* **TEXT SEGMENT**
Semipartial correlations.

To account for the correlation between meaning and salience, we partialed out shared variance explained by both meaning and salience, then repeated the fixation analysis on the semipartial correlations. In the control condition, after the shared variance explained by both meaning and salience was partialed out, meaning accounted for 30% of the average variance at the first fixation (M = 0.30, SD = 0.16), 10% of the variance during the second fixation (M = 0.10, SD = 0.09), and 8% during the third fixation (M = 0.08, SD = 0.06). After shared variance with meaning was partialed out, salience accounted for only 2% of the average unique variance at the first and third fixations (1: M = 0.02, SD = 0.03; 3: M = 0.02, SD = 0.03) and 3% at the second fixation (M = 0.03, SD = 0.04). The advantage of meaning was significant for all three fixations (1: t(29) = 8.58, p < .001, 95% CI = [0.21 0.34], d = 2.66, d 95% CI = [1.34 3.97]; 2: t(29) = 3.40, p < .001, 95% CI = [0.03 0.11], d = 0.99, d 95% CI = [0.28 1.70]; 3: t(29) = 4.21, p < .001, 95% CI = [0.03 0.08], d = 1.10, d 95% CI = [0.44 1.76]). In the articulatory suppression condition, after the shared variance with salience was partialled out, meaning accounted for 34% of the average variance during the first fixation (M = 0.34, SD = 0.15), 14% at the second fixation (M = 0.14, SD = 0.12), and 10% during the third fixation (M = 0.10, SD = 0.09). After the shared variance with meaning was partialled out, on average salience accounted for 2% of the variance at all three fixations (1: M = 0.02, SD = 0.03; 2: M = 0.02, SD = 0.02; 3: M = 0.02, SD = 0.03). The advantage of meaning was significant for all three fixations (1: t(29) = 10.27, p < .001, 95% CI = [0.26 0.38], d = 3.25, d 95% CI = [1.67 4.85]; 2: t(29) = 5.49, p < .001, 95% CI = [0.08 0.17], d = 1.46, d 95% CI = [0.69 2.22]; 3: t(29) = 4.49, p < .001, 95% CI = [0.04 0.12], d = 1.25, d 95% CI = [0.51 1.99]).

In sum, early fixations revealed a consistent advantage of meaning over salience, counter to the claim that salience influences attention during early scene viewing (Parkhurst et al., 2002). The advantage was present for the first three fixations in both conditions, when we analyzed both linear and semipartial correlations, and all effect sizes were medium or large.

Memory: Recognition.

To confirm that subjects took the memorization task seriously, we totaled the number of hits, correct rejections, misses, and false alarms on the recognition task for each subject, each of which ranged from 0 to 30 (Figure 4a). Recognition performance was high in both conditions. On average, subjects in the control condition correctly recognized scenes shown in the memorization task 95% of the time (M_hits = 0.95, SD_hits = 0.06), while subjects who engaged in the suppression task during memorization correctly recognized scenes 90% of the time (M_hits = 0.90, SD_hits = 0.09). Subjects in the control conditions falsely reported that a foil scene had been present in the memorization scene set 3% of the time on average (M_{false alarms} = 0.03, SD_{false alarms} = 0.03), and those in the suppression condition false alarmed an average of 4% of the time (M_{false alarms} = 0.04, SD_{false alarms} = 0.07). Overall, subjects in the control condition had higher recognition accuracy, though the difference in performance was small.

* **DATA EXTRACT**
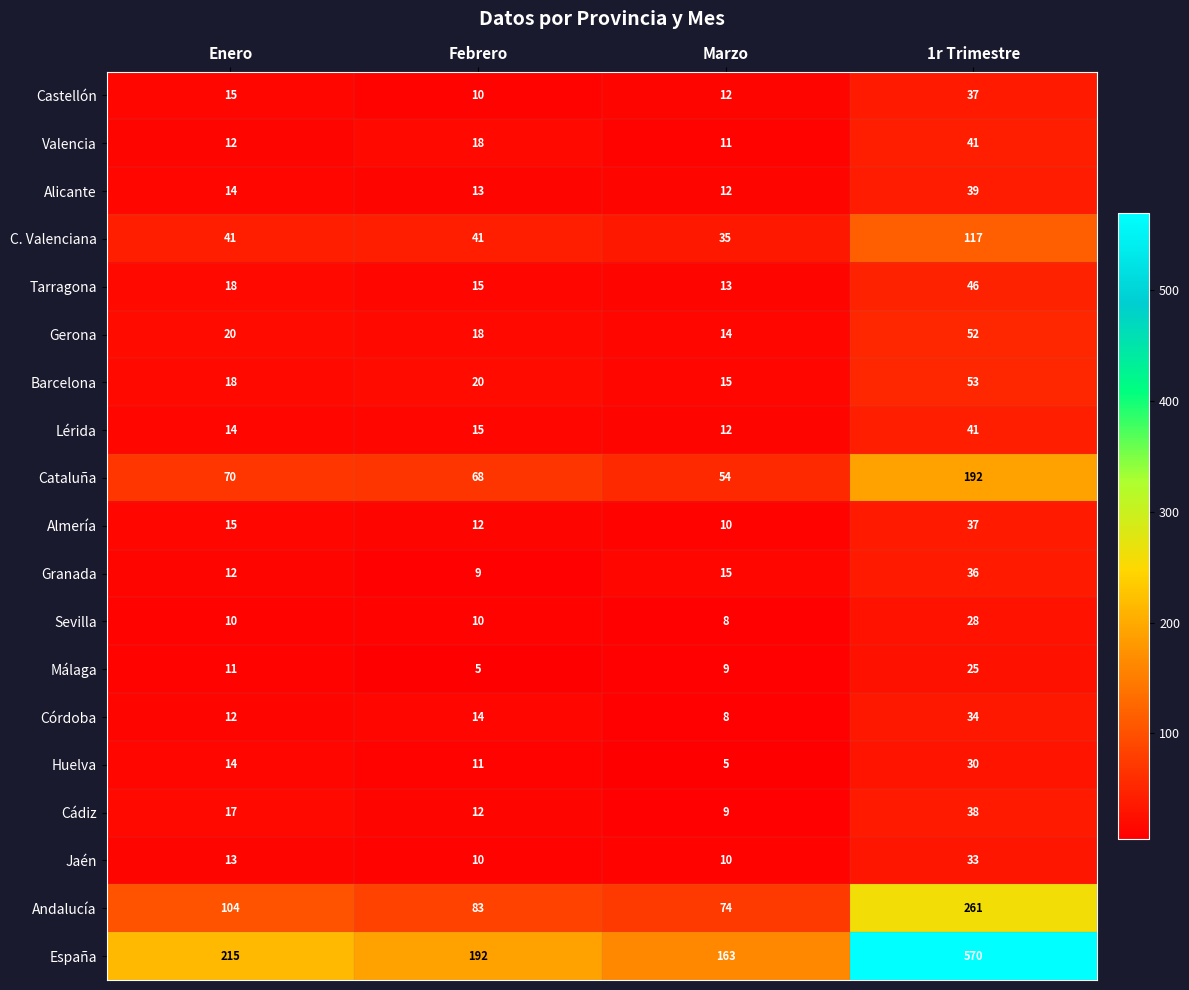

List the labels in order of España value, largest first.

1r Trimestre, Enero, Febrero, Marzo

* **PROBLEM**
Please summarize the text above on meaning, salience, and scene recognition in two sentences.

* **RESPONSE TO THIS EXERCISE**
After shared variance was partialed out, meaning accounted for significantly more variance than salience at each of the first three fixations in both the control and articulatory suppression conditions, and all effect sizes were medium or large. Recognition performance was high in both conditions: control subjects correctly recognized scenes 95% of the time and suppression subjects 90% of the time, a small difference.